You'll have to write your doctoral thesis on _something_. It seems like you know the general subject for your topic.


----------



## Haba Aba Daba Aba (Mar 8, 2015)

"Hilbert's mistake spawned the black hole and the community of theoretical physicists continues to elaborate on this falsehood, with a hostile shouting down of any and all voices challenging them. "


----------



## RantnRave (May 1, 2015)

Nightmaker81 said:


> Yeah that's fine but the issue is quantum mechanically. For a wave function to be measured you need to collapse it and you cannot collapse it the wave function is being destroyed in the blackhole:
> https://en.wikipedia.org/wiki/Wave_function_collapse
> 
> If you're not able to reduce it to a single eigenstate you can't observe it/measure it and essentially that information is lost so it is 0 energy going on. But there is energy coming out and that's how the whole issue of Hawking radiation came into play


As with most discoveries, I'm sure you'll ascertain where this energy is coming from. It's likely that it is not being "created" so to speak but rather entering or espousing from some unseen phenomenon. 

I read before that Hawking was stating that the minute particles which are created and destroy one another are separated near a black hole. Meaning the + or - charged particle is pulled in and the other is repelled thus showing energy creation.

I'm nowhere near your level so understand I'm humbled by any answer you can offer.


----------



## joshman108 (Apr 14, 2014)

Nightmaker81 said:


> We won't be able to go into a black hole


Don't tell that to Dr. Cooper.

Seriously though, pretty cool. 4.0 and having a chance of being an astronaut? I feel like I've stepped into an alternate reality. I can barely get my homework done....


----------



## Father of Dragons (May 7, 2012)

Congrats man, it does sound like you are on the Astronaut career-track. Not many people can say that. Do you have any tips for us mortal students? How does one pull off a 4.0 with an advanced physics course load?


----------



## Nightmaker81 (Aug 17, 2013)

Father of Dragons said:


> Congrats man, it does sound like you are on the Astronaut career-track. Not many people can say that. Do you have any tips for us mortal students? How does one pull off a 4.0 with an advanced physics course load?


Thanks man! My honest advice is sleep. I feel it's something that's taken for granted, but sleep is as important as drinking enough water and avoiding it is really detrimental. 

That does require discipline though and I guess just trying to discipline yourself is the #1 priority. Make sure you can beat the "wall of laziness" and just do it and realize you are still human. If you truly want to push yourself to the limits you have to do everything in your power to make sure your body is healthy(diet, sleep a lot, make sure you're exercising etc).

Many times I've seen people get slowed down because they're tired and I think sleep/health really is the #1 factor for approaching things like this and making sure you're meticulous in keeping your body on top of things.


----------



## Father of Dragons (May 7, 2012)

Thanks, I'll try to focus on getting some more sleep from now on.

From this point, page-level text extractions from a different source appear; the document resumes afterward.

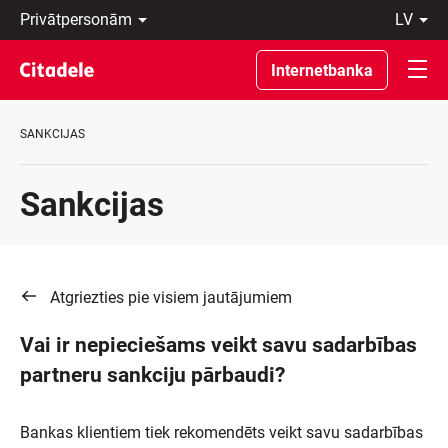
Privātpersonām
lv
Uzņēmumiem
Latviski
Private
По-
Internetbanka
Banking
русски
Par
In
banku
English
SANKCIJAS
C
REWARDS
Sankcijas
Atgriezties pie visiem jautājumiem
Vai ir nepieciešams veikt savu sadarbības
partneru sankciju pārbaudi?
Bankas klientiem tiek rekomendēts veikt savu sadarbības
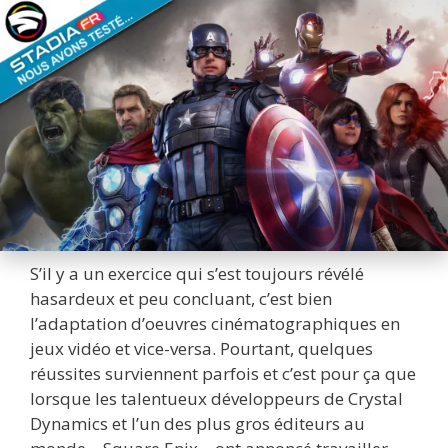
S’il y a un exercice qui s’est toujours révélé
hasardeux et peu concluant, c’est bien
l’adaptation d’oeuvres cinématographiques en
jeux vidéo et vice-versa. Pourtant, quelques
réussites surviennent parfois et c’est pour ça que
lorsque les talentueux développeurs de Crystal
Dynamics et l’un des plus gros éditeurs au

It's always been my weak spot - I average 6-7 hours a night generally. That would be ok if that's all I needed but I don't think it is, I usually feel tired half the day. Guess I need to leave a little willpower in the tank in the evening to make sure I can get myself to bed!


----------



## Nightmaker81 (Aug 17, 2013)

Father of Dragons said:


> Thanks, I'll try to focus on getting some more sleep from now on. It's always been my weak spot - I average 6-7 hours a night generally. That would be ok if that's all I needed but I don't think it is, I usually feel tired half the day. Guess I need to leave a little willpower in the tank in the evening to make sure I can get myself to bed!


Haha man it's really just all encompassing health. I think sleep tends to be the most important though. Getting 8 hours makes you have more energy throughout the day, and that energy lets you improve other aspects. 

Like for an example, say you want to cook a healthy meal but you feel way too tired, so you order a pizza instead. A common situation, but if you had a bit more energy from sleep, you'd be able to cook that healthy meal, and little by little those habits add up and you become healthier. 

This is me talking from personal experience, but the feeling of being healthy and not being bogged down or slowed down is extremely addicting. The satisfaction from eating a big chocolate cake is nothing compared to being able to rise up every morning and feeling great to be alive. 

It's a very disciplined lifestyle, but for me it was well worth it. I don't eat junk food, I hardly play videogames/watch Netflix anymore, most of my days even weekends are just purely working and I can see why it's not an ideal lifestyle for every personality, but even if I wasn't trying to be an astronaut, just the ability to feel like I'm in my most sharpest/best physical state is a great one.


----------



## Dante Scioli (Sep 3, 2012)

Every time I see "I think I legit have a chance at a PhD in black..." my mind autocompletes it to "I think I legit have a chance at a PhD in _*black magic*_."


----------